YOUR TASK: Can you transcribe every record below exactly as it appears?

TASK DATA:
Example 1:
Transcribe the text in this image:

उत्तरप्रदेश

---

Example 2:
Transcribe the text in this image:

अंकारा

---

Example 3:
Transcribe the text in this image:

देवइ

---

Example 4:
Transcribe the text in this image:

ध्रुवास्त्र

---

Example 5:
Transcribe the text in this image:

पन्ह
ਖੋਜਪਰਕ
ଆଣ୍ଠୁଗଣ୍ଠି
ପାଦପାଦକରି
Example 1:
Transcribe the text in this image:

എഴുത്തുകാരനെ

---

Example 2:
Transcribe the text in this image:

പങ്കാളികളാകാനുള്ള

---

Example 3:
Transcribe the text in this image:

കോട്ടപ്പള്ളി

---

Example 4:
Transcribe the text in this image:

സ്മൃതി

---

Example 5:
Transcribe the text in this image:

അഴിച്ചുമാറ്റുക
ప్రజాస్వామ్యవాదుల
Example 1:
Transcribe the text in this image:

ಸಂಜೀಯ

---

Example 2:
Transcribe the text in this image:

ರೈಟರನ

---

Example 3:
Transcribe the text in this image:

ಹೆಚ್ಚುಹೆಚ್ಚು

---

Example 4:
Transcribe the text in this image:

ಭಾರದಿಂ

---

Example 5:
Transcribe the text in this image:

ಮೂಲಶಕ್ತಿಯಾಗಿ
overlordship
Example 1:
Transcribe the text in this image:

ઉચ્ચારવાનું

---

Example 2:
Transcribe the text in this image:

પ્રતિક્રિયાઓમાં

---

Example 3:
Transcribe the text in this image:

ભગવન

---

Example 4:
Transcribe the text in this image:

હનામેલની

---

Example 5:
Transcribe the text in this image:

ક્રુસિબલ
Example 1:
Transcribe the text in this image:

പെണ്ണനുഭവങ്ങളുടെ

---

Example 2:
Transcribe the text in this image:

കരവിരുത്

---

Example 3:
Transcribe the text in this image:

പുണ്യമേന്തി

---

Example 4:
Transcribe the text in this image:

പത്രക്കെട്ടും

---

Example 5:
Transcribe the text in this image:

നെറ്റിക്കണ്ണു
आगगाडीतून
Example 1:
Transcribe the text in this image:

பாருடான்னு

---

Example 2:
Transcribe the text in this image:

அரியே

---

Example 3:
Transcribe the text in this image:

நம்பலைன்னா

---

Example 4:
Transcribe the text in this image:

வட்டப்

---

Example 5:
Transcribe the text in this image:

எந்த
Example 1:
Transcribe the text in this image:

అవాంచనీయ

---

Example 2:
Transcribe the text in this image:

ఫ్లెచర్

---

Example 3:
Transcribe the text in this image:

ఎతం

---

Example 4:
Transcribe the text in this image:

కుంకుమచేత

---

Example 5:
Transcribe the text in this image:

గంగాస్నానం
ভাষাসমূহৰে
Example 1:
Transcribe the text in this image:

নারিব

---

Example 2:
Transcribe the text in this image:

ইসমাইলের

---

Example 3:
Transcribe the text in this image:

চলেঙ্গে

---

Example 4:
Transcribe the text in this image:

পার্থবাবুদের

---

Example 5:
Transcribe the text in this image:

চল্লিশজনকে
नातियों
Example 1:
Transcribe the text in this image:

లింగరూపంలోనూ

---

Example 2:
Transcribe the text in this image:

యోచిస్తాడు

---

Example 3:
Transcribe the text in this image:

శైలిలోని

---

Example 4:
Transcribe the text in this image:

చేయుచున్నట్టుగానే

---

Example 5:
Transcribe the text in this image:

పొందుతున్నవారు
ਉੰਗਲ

EXERCISE OUTPUT:
Example 1:
Transcribe the text in this image:

उत्तरप्रदेश

---

Example 2:
Transcribe the text in this image:

अंकारा

---

Example 3:
Transcribe the text in this image:

देवइ

---

Example 4:
Transcribe the text in this image:

ध्रुवास्त्र

---

Example 5:
Transcribe the text in this image:

पन्ह
ਖੋਜਪਰਕ
ଆଣ୍ଠୁଗଣ୍ଠି
ପାଦପାଦକରି
Example 1:
Transcribe the text in this image:

എഴുത്തുകാരനെ

---

Example 2:
Transcribe the text in this image:

പങ്കാളികളാകാനുള്ള

---

Example 3:
Transcribe the text in this image:

കോട്ടപ്പള്ളി

---

Example 4:
Transcribe the text in this image:

സ്മൃതി

---

Example 5:
Transcribe the text in this image:

അഴിച്ചുമാറ്റുക
ప్రజాస్వామ్యవాదుల
Example 1:
Transcribe the text in this image:

ಸಂಜೀಯ

---

Example 2:
Transcribe the text in this image:

ರೈಟರನ

---

Example 3:
Transcribe the text in this image:

ಹೆಚ್ಚುಹೆಚ್ಚು

---

Example 4:
Transcribe the text in this image:

ಭಾರದಿಂ

---

Example 5:
Transcribe the text in this image:

ಮೂಲಶಕ್ತಿಯಾಗಿ
overlordship
Example 1:
Transcribe the text in this image:

ઉચ્ચારવાનું

---

Example 2:
Transcribe the text in this image:

પ્રતિક્રિયાઓમાં

---

Example 3:
Transcribe the text in this image:

ભગવન

---

Example 4:
Transcribe the text in this image:

હનામેલની

---

Example 5:
Transcribe the text in this image:

ક્રુસિબલ
Example 1:
Transcribe the text in this image:

പെണ്ണനുഭവങ്ങളുടെ

---

Example 2:
Transcribe the text in this image:

കരവിരുത്

---

Example 3:
Transcribe the text in this image:

പുണ്യമേന്തി

---

Example 4:
Transcribe the text in this image:

പത്രക്കെട്ടും

---

Example 5:
Transcribe the text in this image:

നെറ്റിക്കണ്ണു
आगगाडीतून
Example 1:
Transcribe the text in this image:

பாருடான்னு

---

Example 2:
Transcribe the text in this image:

அரியே

---

Example 3:
Transcribe the text in this image:

நம்பலைன்னா

---

Example 4:
Transcribe the text in this image:

வட்டப்

---

Example 5:
Transcribe the text in this image:

எந்த
Example 1:
Transcribe the text in this image:

అవాంచనీయ

---

Example 2:
Transcribe the text in this image:

ఫ్లెచర్

---

Example 3:
Transcribe the text in this image:

ఎతం

---

Example 4:
Transcribe the text in this image:

కుంకుమచేత

---

Example 5:
Transcribe the text in this image:

గంగాస్నానం
ভাষাসমূহৰে
Example 1:
Transcribe the text in this image:

নারিব

---

Example 2:
Transcribe the text in this image:

ইসমাইলের

---

Example 3:
Transcribe the text in this image:

চলেঙ্গে

---

Example 4:
Transcribe the text in this image:

পার্থবাবুদের

---

Example 5:
Transcribe the text in this image:

চল্লিশজনকে
नातियों
Example 1:
Transcribe the text in this image:

లింగరూపంలోనూ

---

Example 2:
Transcribe the text in this image:

యోచిస్తాడు

---

Example 3:
Transcribe the text in this image:

శైలిలోని

---

Example 4:
Transcribe the text in this image:

చేయుచున్నట్టుగానే

---

Example 5:
Transcribe the text in this image:

పొందుతున్నవారు
ਉੰਗਲ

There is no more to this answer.